Many years ago, we admitted to ourselves that we were not very good at this prediction game, or at the very least, we wanted to get better at it. So, we turned to data. If nothing else, at least data provided us with a framework with which to deal with this omnipresent uncertainty.
People have often told me that we were lucky, as baseball had a wealth of statistics that had been kept meticulously for more than 100 years. However, in reality this presented a significant challenge—how were we to wade through all of this data and establish what was truly important? That was 1999. In the intervening years, there has been an absolute explosion of available information, data so granular that we could scarcely have imagined our ability to obtain it. While the task of sifting through the data to find meaningful relationships was difficult in 1999, it is quickly becoming Herculean in the 21st century.
More data is not always better data. What we are seeking is relevant data, and as terabytes become petabytes or even exabytes, the easier it becomes to create relationships or conclusions out of thin air. Our own innate psychological biases can greatly impact how we view data or even what we seek in the data, so often we will see what we want to see. With this amount of data, virtually any point of view can find supporting evidence. This process has the chance to become increasingly hazardous.
Furthermore, and maybe most importantly, the data we gather is from the past, while the future will be a unique and complex set of circumstances. As has been said, “History doesn’t repeat itself, but it does rhyme.” That observation is instructive when using big data to predict an uncertain future, because it reminds us of data’s limitations. After all, the future, while similar in some ways to the past, will be full of novel events, and yet we are restrained by using past data as our blunt predictive tool. In these cases, data from the past will typically do a poor job of equipping decision-makers to prepare for the novelty of the future, and if these events happen to carry severe consequences…well, we have all lived through the fallout.
While big data carries with it unprecedented opportunity to understand the world around us, it also carries significant challenges that must be dealt with both seriously and diligently. Everyone who creates, administers or utilizes big data needs to understand where the models and algorithms break down and what the consequences can be when that happens. Being right about the future much more often than we ever were previously may also create a feeling of prescience, a feeling that is illusory, and consequently, dangerous.
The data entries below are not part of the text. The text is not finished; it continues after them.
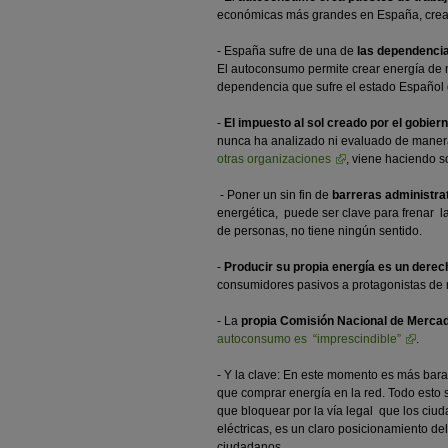
económicas más grandes en España, crear 
- España sufre de una de
las dependencia
El autoconsumo permite crear energía de m
dependencia que sufre el estado Español d
-
El impuesto al sol creado por el gobier
nunca ha analizado ni evaluado de mane
otras organizaciones
, viene haciendo so
- Poner un sin fin de
barreras administra
energética, puede ser clave para frenar l
de personas, no tiene ningún sentido.
-
Producir su propia energía es un derec
consumidores pasivos a protagonistas de n
- La
propia Comisión Nacional de Merca
autoconsumo es “imprescindible”
.
- Y la clave: En este momento es más bara
que comprar energía en la red. Todo esto 
que bloquear por la vía legal que los ciu
eléctricas, es un claro posicionamiento de
ciudadanos.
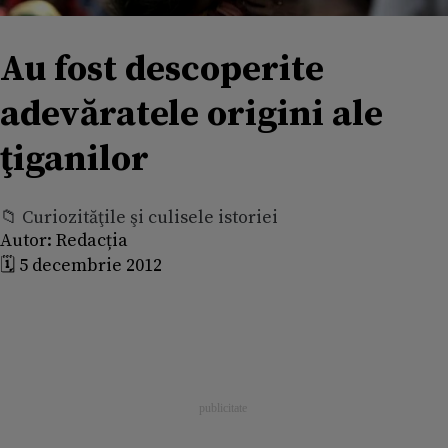
Au fost descoperite
adevăratele origini ale
ţiganilor
📁 Curiozităţile şi culisele istoriei
Autor:
Redacția
🗓️ 5 decembrie 2012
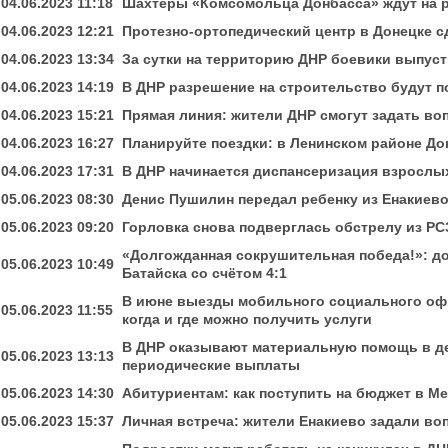
04.06.2023 11:18
Шахтеры «Комсомольца Донбасса» ждут на 
04.06.2023 12:21
Протезно-ортопедический центр в Донецке с
04.06.2023 13:34
За сутки на территорию ДНР боевики выпуст
04.06.2023 14:19
В ДНР разрешение на строительство будут п
04.06.2023 15:21
Прямая линия: жители ДНР смогут задать во
04.06.2023 16:27
Планируйте поездки: в Ленинском районе До
04.06.2023 17:31
В ДНР начинается диспансеризация взрослы
05.06.2023 08:30
Денис Пушилин передал ребенку из Енакиево
05.06.2023 09:20
Горловка снова подверглась обстрелу из РС
«Долгожданная сокрушительная победа!»: д
05.06.2023 10:49
Батайска со счётом 4:1
В июне выезды мобильного социального оф
05.06.2023 11:55
когда и где можно получить услуги
В ДНР оказывают материальную помощь в д
05.06.2023 13:13
периодические выплаты
05.06.2023 14:30
Абитуриентам: как поступить на бюджет в М
05.06.2023 15:37
Личная встреча: жители Енакиево задали в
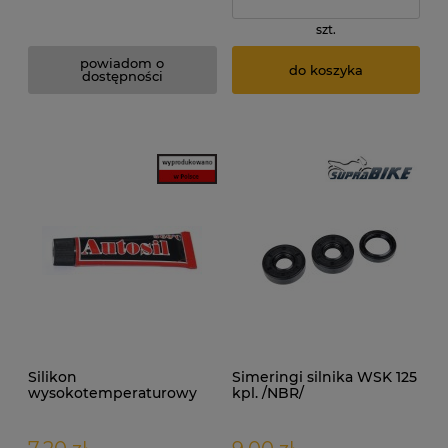
szt.
powiadom o
do koszyka
dostępności
Silikon
Simeringi silnika WSK 125
wysokotemperaturowy
kpl. /NBR/
Autosil czerwony 40ml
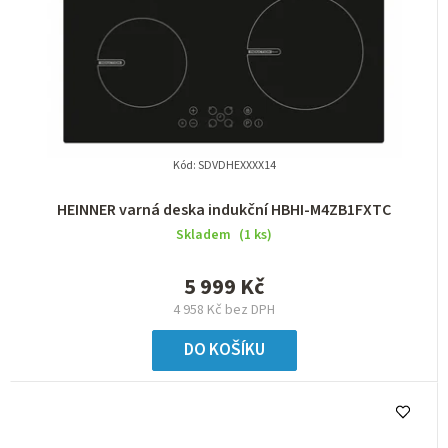
Kód:
SDVDHEXXXX14
HEINNER varná deska indukční HBHI-M4ZB1FXTC
Skladem
(1 ks)
5 999 Kč
4 958 Kč bez DPH
DO KOŠÍKU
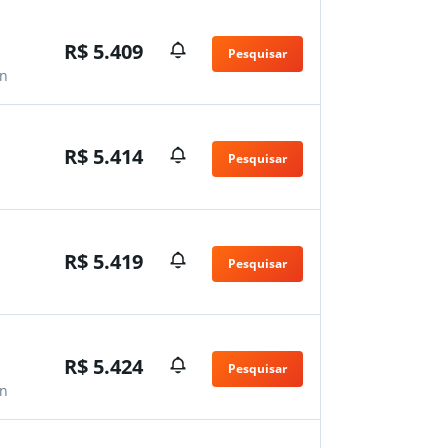
R$ 5.409
Pesquisar
n
R$ 5.414
Pesquisar
n
R$ 5.419
Pesquisar
n
R$ 5.424
Pesquisar
n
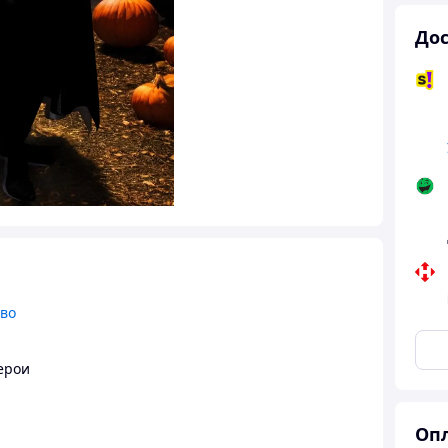
Дос
тво
ерои
Опл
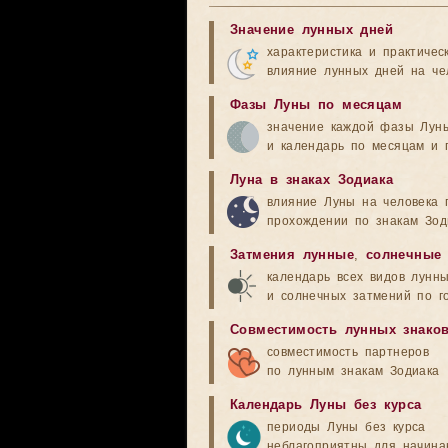
Значение лунных дней
характеристика и практичес
влияние лунных дней на че
Фазы Луны по месяцам
значение каждой фазы Лун
и календарь по месяцам и 
Луна в знаках Зодиака
влияние Луны на человека 
прохождении по знакам Зод
Затмения лунные
,
солнечные
календарь всех видов лунн
и солнечных затмений по г
Совместимость лунных знако
совместимость партнеров
по лунным знакам Зодиака
Календарь Луны без курса
периоды Луны без курса
неблагоприятны для начина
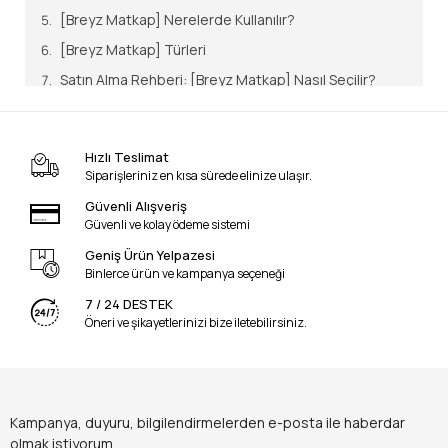
[Breyz Matkap] Nerelerde Kullanılır?
[Breyz Matkap] Türleri
Satın Alma Rehberi: [Breyz Matkap] Nasıl Seçilir?
Profesyonel Kullanıcı Tavsiyeleri
Kullanıcıların En Çok Yaptığı Hatalar
Hızlı Teslimat
Profesyonel Kullanım İpuçları
Siparişleriniz en kısa sürede elinize ulaşır.
En Çok Sorulan Sorular (SSS)
Güvenli Alışveriş
Güvenli ve kolay ödeme sistemi
Sonuç ve Uzman Yorumu
Geniş Ürün Yelpazesi
Binlerce ürün ve kampanya seçeneği
1994 yılından beri Kastamonu’daki merkezimizde,
7 / 24 DESTEK
hırdavatın, marangozluğun ve teknik ekipman
Öneri ve şikayetlerinizi bize iletebilirsiniz.
dünyasının tozunu yutmuş; o devasa döküm
makinelerden bugünün dijital şarjlı ünitelerine geçişin
her saniyesine şahitlik etmiş bir uzman gözüyle
yazıyorum.
Ayka Teknik
olarak tezgahımızdan on
Kampanya, duyuru, bilgilendirmelerden e-posta ile haberdar
binlerce delme ekipmanı geçti; kimisi yanlış devirde
olmak istiyorum.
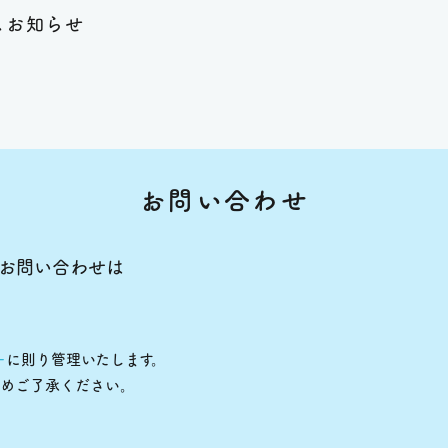
ス
お知らせ
お問い合わせ
お問い合わせは
ー
に則り管理いたします。
じめご了承ください。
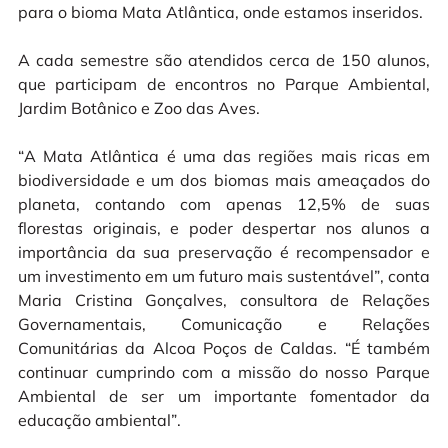
para o bioma Mata Atlântica, onde estamos inseridos. 

A cada semestre são atendidos cerca de 150 alunos, 
que participam de encontros no Parque Ambiental
, 
Jardim Botânico e Zoo das Aves.

“
A Mata Atlântica é uma das regiões mais ricas em 
biodiversidade e um dos biomas mais ameaçados do 
planeta, contando com apenas 12,5% de suas 
florestas originais, e poder despertar nos alunos a 
importância da sua preservação é recompensador e 
um investimento em um futuro mais sustentável”, conta 
Maria Cristina Gonçalves, consultora de Relações 
Governamentais, Comunicação e Relações 
Comunitárias da Alcoa Poços de Caldas. “É também 
continuar cumprindo com a missão do nosso Parque 
Ambiental de ser um importante fomentador da 
educação ambiental”.
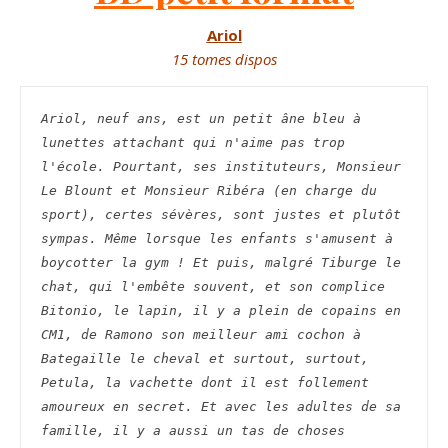
Ariol
15 tomes dispos
A
riol, neuf ans, est un petit âne bleu à 
lunettes attachant qui n'aime pas trop 
l'école. Pourtant, ses instituteurs, Monsieur 
Le Blount et Monsieur Ribéra (en charge du 
sport), certes sévères, sont justes et plutôt 
sympas. Même lorsque les enfants s'amusent à 
boycotter la gym ! Et puis, malgré Tiburge le 
chat, qui l'embête souvent, et son complice 
Bitonio, le lapin, il y a plein de copains en 
CM1, de Ramono son meilleur ami cochon à 
Bategaille le cheval et surtout, surtout, 
Petula, la vachette dont il est follement 
amoureux en secret. Et avec les adultes de sa 
famille, il y a aussi un tas de choses 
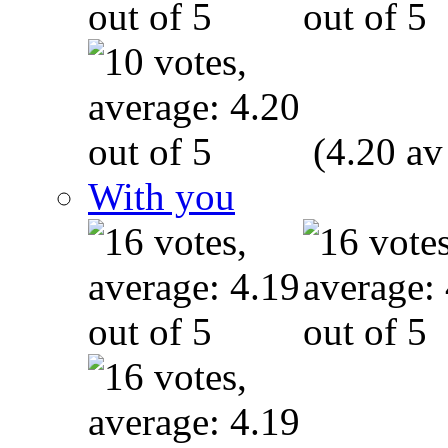
(4.20 av
With you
A healthy skepticism and appreciation for the power of the data will be necessary to use it effectively, as following the data of the past blindly into the future may prove perilous.
Big data is already heavily influencing our world from baseball to the board room, and that influence will continue to grow along with available storage. Let’s just keep Icarus in mind, as enhanced predictability should not be confused with enhanced stability.